Though Jourová couldn't offer up specifics of anything agreed to in the negotiations, she did outline three key areas that would be different in a new "Safe Harbor" agreement (she specifically said she hoped to call it something else when finalized). First is a guarantee by the U.S. government that they are not conducting indiscriminate surveillance of EU citizens. She pointed out that the U.S. has made material changes to privacy protection since the Snowden revelations. “In the context of our negotiations, we are obtaining specific written assurances from the U.S. that access by public authorities to personal data transferred from Europe will be limited to what is necessary and proportionate,” she said, adding that such assurances “must confirm” there will be no mass surveillance – unless under very specific and limited exceptions.
Which leads to the second difference: Jourová said an annual joint review will be put in place to help continuously monitor surveillance developments. To help with independent oversight and individual redress, the imposition of a U.S.-based ombudsperson could potentially be placed highly enough in the U.S. executive branch to have the clearance necessary to access specific operations by U.S. intelligence agencies and respond to EU concerns about surveillance.
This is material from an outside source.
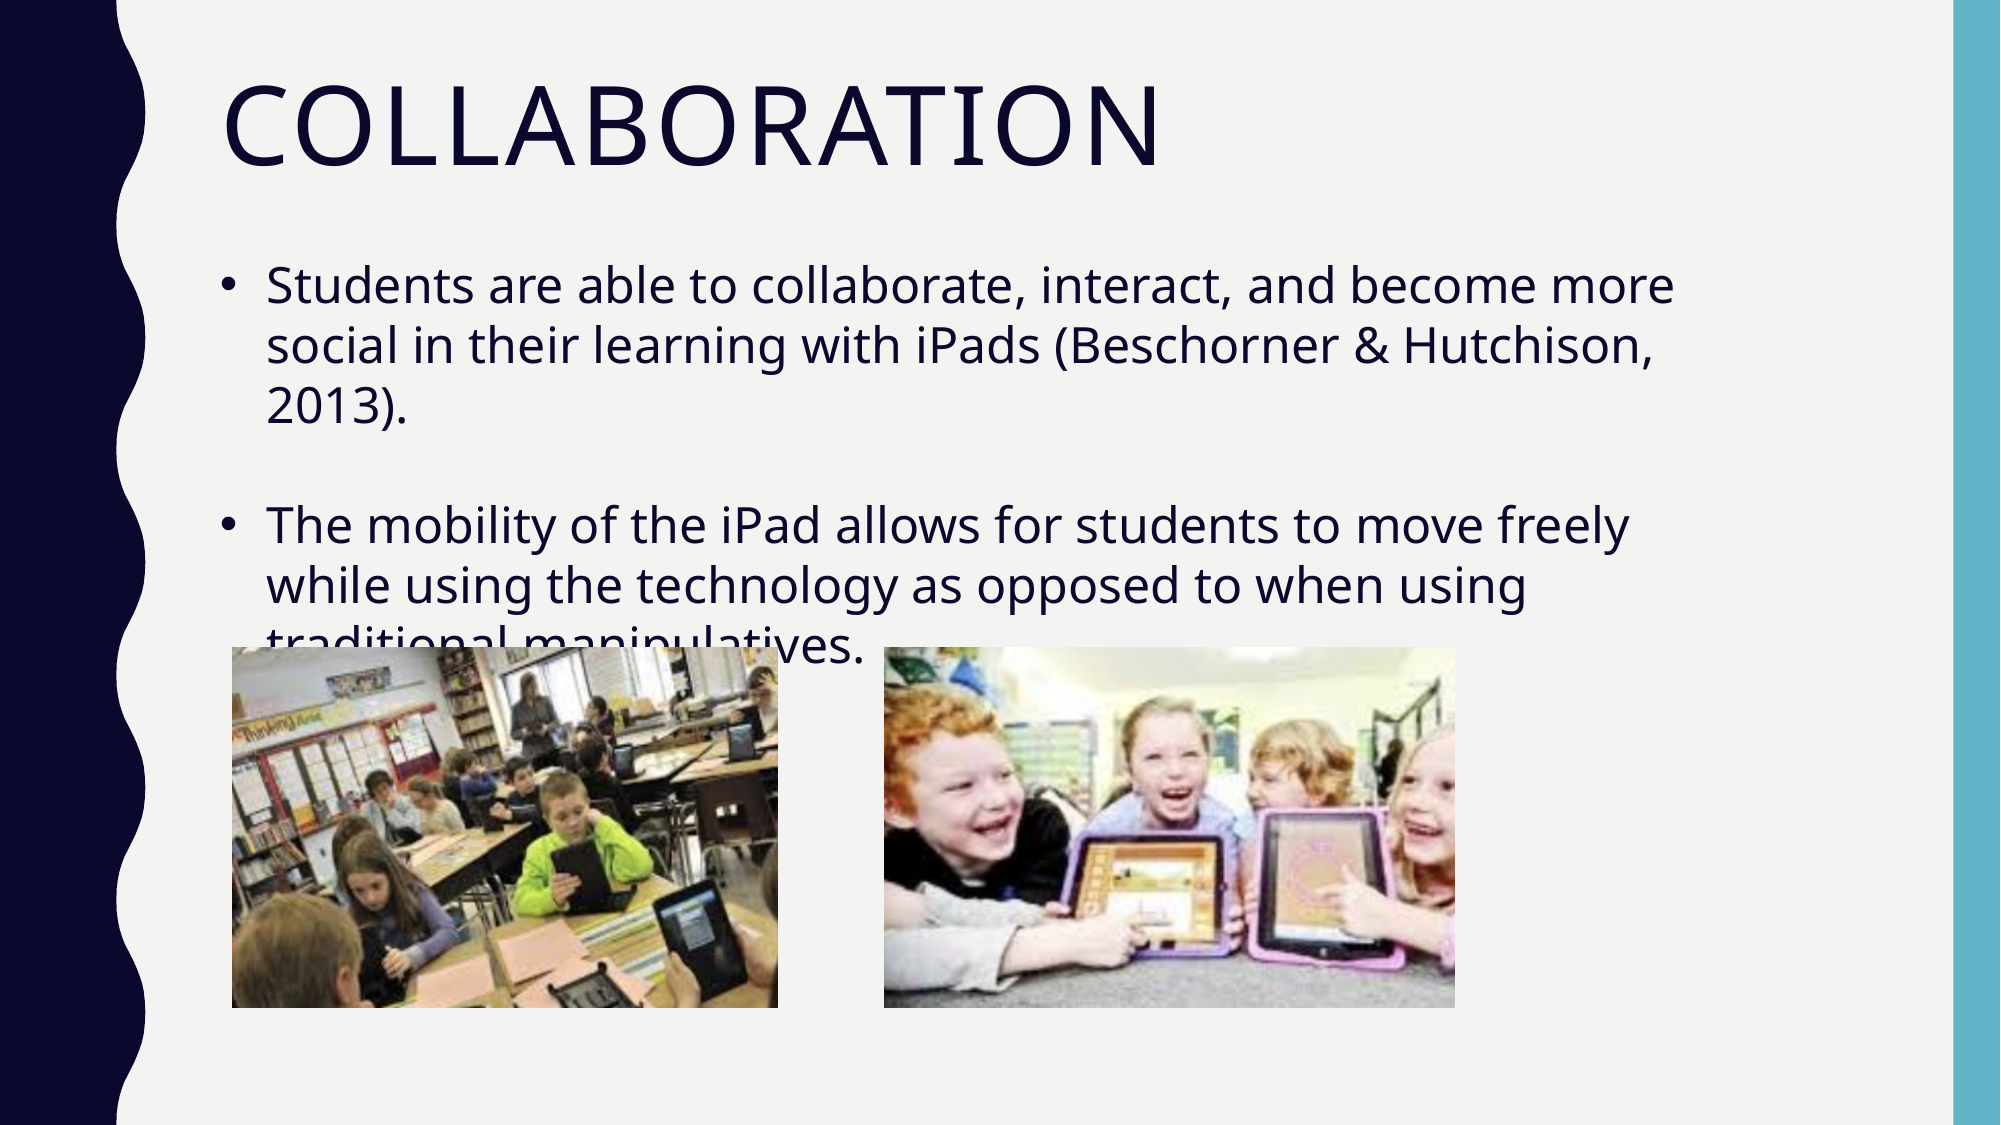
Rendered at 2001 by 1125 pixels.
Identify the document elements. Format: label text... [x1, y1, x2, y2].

Several members of Parliament urged Jourová to provide more details of this proposed authority.
Finally, the third difference is that all EU citizen complaints would be resolved in some manner. Complaints by EU citizens to private companies would have a multi-layered response. First, the company should resolve the complaint itself. If that doesn't happen, an EU citizen should use an alternative dispute resolution that would be free of charge. Additionally, a citizen could complain to an EU data protection authority, who would “channel” complaints to the DoC and FTC. Since the FTC has been clear that it looks at strategic issues, instead of individual complaints, Jourová said officials are working on a “last-resort mechanism” for individuals.
Some of the greatest doubt from MEPs was expressed over the legality of the eventual agreement. Jourová noted, “this will not be an international agreement, but an exchange of letters, we need signatures at highest political level and publication of the commitments in the Federal Register.” Some MEPs expressed doubt about the efficacy of such an arrangement, but Jourová said U.S. commitments must be “formal and binding.”
Jourová didn’t mince word about the difficulty of these negotiations, but offered a word of optimism. “It is not an easy task to build a strong bridge between two legal systems which have some major differences,” she said. “But I believe that the close partnership between Europe and the United States deserves these special efforts.”